Breaking up the supplement
Supplement I is the part of the regulation that contains the official interpretations to the regulation. Loading Supplement I as a single page worked well for Regulation E (where the content is relatively short) but with Regulation Z this led to a degraded experience as the supplement is significantly longer. We split Supplement I, so it could be displayed a subpart at a time. Displaying the interpretations a subpart at a time was considered a more cohesive experience by our product owner (rather than breaking Supplement I to be read a section at a time). Our code was previously written with the intent of displaying a section at a time (with the entirety of Supplement I considered as a section). This worked nicely because that also reflects how the data that drives everything is represented.

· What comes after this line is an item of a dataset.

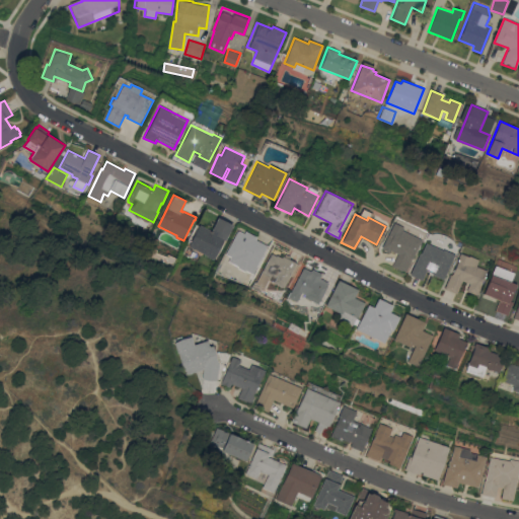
[(196,248),(195,249),(193,247),(190,245),(200,224),(212,229),(218,217),(233,224),(226,239),(225,239),(215,258),(214,258),(208,255),(208,254),(196,248)]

With the Supplement displayed a subpart at a time, there is no corresponding underlying data structure that tells us that the following sections of Supplement I should be collected and displayed together. This required a rewrite of some of our display logic. Supplement I is now easier to read as a result.

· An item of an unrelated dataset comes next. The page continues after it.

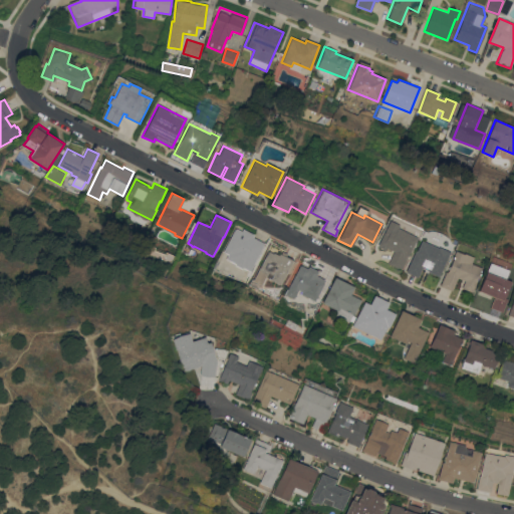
[(389,220),(400,225),(398,228),(418,237),(402,270),(388,263),(394,251),(387,248),(386,250),(376,246),(389,220)]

We made many other changes to the eRegulations tool along the way: introducing a landing page for all the regulations, extending the logic to identify defined terms with the regulation, and based on user feedback – introducing help text to the application. Each one of those represents a significant effort, but here we wanted to explain some of the larger efforts. All our code is open source, so you can see what we’ve been up to in excruciating detail (and suggest changes).
Through this set of changes, we’ve hopefully made it easier to navigate, understand, and comply with Regulation Z. Going forward it will also be easier to add future regulations and deal with longer regulations.